■ What to work on
1) From the post on the symmetry argument for the shell theorem, copy out the passage between "I recently inquired" and "experienced people think.", inclusive.
2) Translate into German the following sentence from the post on the symmetry argument for the shell theorem: "There is an elegant way of deriving the shell theorem by taking advantage of the spherical symmetry of the situation."

Selected excerpt START

I recently inquired about the shell theorem but this is a different matter (link), so I hope it is ok to make a new post. There is an elegant way of deriving the shell theorem by taking advantage of the spherical symmetry of the situation. But instead of just saying "by symmetry", I was pondering how exactly to describe that precisely. I have some thoughts but would like to know what more experienced people think.

So suppose $\rho: \mathbb{R}^3 \to \mathbb{R}$ is some spherically symmetric mass distribution; spherically symmetric means for any $T \in \operatorname{SO}(3)$ and $r \in \mathbb{R}^3$ one has $\rho(Tr) = \rho(r)$. The gravitational field at a point $r$ is $$ g(r) = -G \int \rho(s) \frac{r - s}{|r - s|^3} dV $$ so that at the point $Tr$ we have $$ g(Tr) = -G \int \rho(s) \frac{Tr - s}{|Tr - s|^3} dV. $$ Now we can apply the change of variables theorem. Since $\det T = 1$ it gives us $$ g(Tr) = -G \int \rho(Ts) \frac{Tr - Ts}{|Tr - Ts|^3} dV$$ Note $\rho(Ts) = \rho(s)$, and $|Tr - Ts| = |r - s|$ since $T$ is a rotation, so we can pull $T$ out of the integral to get $$g(Tr) = T \left( - G\int \rho(s) \frac{r-s}{|r-s|^3}dV \right) = Tg(r).$$

This is what spherical symmetry really means. Now let $\Sigma$ be some sphere centered around the origin, and let's say large enough that all of the mass $\rho$ lies inside of it. Then knowning that $gT = Tg$ does immediately give us that the magnitude of $g$ is the same everywhere in $\Sigma$, since rotations preserve magnitude. But it does not seem to immediately tell us, from a mathematical standpoint at least, that $g$ points inward everywhere.

Selected excerpt END
Data under study START

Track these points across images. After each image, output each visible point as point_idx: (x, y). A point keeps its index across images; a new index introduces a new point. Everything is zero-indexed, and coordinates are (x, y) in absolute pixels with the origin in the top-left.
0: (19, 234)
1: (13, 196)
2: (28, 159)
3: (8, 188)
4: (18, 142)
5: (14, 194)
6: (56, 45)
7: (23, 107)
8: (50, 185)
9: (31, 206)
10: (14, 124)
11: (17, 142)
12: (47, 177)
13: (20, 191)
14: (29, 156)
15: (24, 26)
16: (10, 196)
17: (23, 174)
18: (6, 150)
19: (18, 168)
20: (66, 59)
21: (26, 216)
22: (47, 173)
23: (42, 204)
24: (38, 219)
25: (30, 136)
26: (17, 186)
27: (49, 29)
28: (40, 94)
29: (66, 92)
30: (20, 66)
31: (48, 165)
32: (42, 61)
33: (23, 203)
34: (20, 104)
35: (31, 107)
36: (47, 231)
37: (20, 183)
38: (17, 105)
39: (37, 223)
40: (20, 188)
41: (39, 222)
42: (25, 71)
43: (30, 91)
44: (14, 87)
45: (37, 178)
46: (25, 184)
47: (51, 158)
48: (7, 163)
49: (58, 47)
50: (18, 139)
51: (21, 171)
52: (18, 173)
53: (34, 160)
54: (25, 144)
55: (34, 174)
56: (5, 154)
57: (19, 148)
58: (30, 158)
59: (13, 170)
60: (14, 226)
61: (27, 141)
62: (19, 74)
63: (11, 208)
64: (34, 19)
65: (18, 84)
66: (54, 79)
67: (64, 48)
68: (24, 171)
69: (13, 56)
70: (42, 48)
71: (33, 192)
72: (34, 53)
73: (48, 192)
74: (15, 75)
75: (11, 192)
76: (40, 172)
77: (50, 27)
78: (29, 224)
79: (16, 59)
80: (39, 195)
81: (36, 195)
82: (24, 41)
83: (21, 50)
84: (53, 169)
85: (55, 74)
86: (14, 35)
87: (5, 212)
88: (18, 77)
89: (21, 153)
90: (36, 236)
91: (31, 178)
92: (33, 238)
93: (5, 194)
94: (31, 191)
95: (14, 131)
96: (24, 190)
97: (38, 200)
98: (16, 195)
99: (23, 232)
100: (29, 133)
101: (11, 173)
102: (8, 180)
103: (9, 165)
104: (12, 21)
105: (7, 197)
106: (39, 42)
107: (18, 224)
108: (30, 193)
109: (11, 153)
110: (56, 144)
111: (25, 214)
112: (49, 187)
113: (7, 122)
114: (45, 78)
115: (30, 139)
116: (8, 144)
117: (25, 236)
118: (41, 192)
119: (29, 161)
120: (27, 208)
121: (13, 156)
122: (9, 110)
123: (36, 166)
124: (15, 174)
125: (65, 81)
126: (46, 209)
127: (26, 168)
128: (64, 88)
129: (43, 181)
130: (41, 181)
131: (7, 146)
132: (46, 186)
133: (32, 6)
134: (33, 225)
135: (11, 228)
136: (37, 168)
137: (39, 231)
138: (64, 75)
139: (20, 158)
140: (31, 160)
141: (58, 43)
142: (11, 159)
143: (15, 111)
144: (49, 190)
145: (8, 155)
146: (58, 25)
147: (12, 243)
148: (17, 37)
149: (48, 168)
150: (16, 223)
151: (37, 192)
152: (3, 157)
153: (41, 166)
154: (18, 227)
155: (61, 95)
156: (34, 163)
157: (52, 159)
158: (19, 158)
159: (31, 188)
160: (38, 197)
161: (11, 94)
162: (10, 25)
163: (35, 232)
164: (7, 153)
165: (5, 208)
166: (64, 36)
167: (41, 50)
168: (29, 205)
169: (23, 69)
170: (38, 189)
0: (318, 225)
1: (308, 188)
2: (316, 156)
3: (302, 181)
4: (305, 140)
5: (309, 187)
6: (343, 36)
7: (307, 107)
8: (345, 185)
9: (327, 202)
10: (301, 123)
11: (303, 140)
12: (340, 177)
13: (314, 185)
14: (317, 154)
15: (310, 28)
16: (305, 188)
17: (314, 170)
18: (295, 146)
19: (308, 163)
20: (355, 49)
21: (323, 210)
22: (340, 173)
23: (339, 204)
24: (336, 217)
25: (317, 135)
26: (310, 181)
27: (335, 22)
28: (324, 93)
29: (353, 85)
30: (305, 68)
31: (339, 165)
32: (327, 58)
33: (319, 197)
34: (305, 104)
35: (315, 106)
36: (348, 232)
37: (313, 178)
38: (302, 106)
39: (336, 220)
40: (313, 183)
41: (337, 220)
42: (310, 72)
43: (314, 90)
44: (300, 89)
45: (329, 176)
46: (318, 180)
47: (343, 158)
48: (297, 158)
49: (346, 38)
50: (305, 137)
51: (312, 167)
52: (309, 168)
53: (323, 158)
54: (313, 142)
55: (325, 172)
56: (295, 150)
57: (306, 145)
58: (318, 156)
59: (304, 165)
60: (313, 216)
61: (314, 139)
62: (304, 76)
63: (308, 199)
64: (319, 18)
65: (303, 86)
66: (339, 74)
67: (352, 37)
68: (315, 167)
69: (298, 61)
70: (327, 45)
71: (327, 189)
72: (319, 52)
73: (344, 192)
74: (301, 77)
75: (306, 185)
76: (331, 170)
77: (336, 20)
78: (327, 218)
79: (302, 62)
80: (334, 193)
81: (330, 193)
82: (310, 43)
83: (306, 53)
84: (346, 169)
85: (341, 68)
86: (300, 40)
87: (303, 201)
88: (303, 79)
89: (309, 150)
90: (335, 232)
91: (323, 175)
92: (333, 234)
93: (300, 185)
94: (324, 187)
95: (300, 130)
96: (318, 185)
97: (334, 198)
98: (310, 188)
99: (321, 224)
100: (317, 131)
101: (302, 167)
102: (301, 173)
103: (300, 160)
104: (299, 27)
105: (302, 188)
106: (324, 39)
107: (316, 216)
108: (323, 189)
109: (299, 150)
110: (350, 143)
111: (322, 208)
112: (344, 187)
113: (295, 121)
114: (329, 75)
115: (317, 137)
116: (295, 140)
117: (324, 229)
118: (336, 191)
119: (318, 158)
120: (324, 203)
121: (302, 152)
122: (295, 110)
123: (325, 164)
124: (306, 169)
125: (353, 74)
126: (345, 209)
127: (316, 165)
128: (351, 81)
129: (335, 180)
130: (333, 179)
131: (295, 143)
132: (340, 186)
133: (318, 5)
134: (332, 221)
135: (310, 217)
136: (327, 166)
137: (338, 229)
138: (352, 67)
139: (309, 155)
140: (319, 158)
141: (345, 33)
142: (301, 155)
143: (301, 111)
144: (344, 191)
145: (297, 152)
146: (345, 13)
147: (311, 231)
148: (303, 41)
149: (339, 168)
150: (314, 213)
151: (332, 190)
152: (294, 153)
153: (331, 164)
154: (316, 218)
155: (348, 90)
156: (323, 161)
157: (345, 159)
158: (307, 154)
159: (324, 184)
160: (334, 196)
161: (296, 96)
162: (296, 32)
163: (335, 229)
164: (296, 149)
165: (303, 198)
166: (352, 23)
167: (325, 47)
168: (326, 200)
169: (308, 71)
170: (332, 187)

Data under study END

■ Completed exercise
1)
I recently inquired about the shell theorem but this is a different matter (link), so I hope it is ok to make a new post. There is an elegant way of deriving the shell theorem by taking advantage of the spherical symmetry of the situation. But instead of just saying "by symmetry", I was pondering how exactly to describe that precisely. I have some thoughts but would like to know what more experienced people think.

2) Es gibt eine elegante Methode, das Schalentheorem herzuleiten, indem man die Kugelsymmetrie der Situation ausnutzt.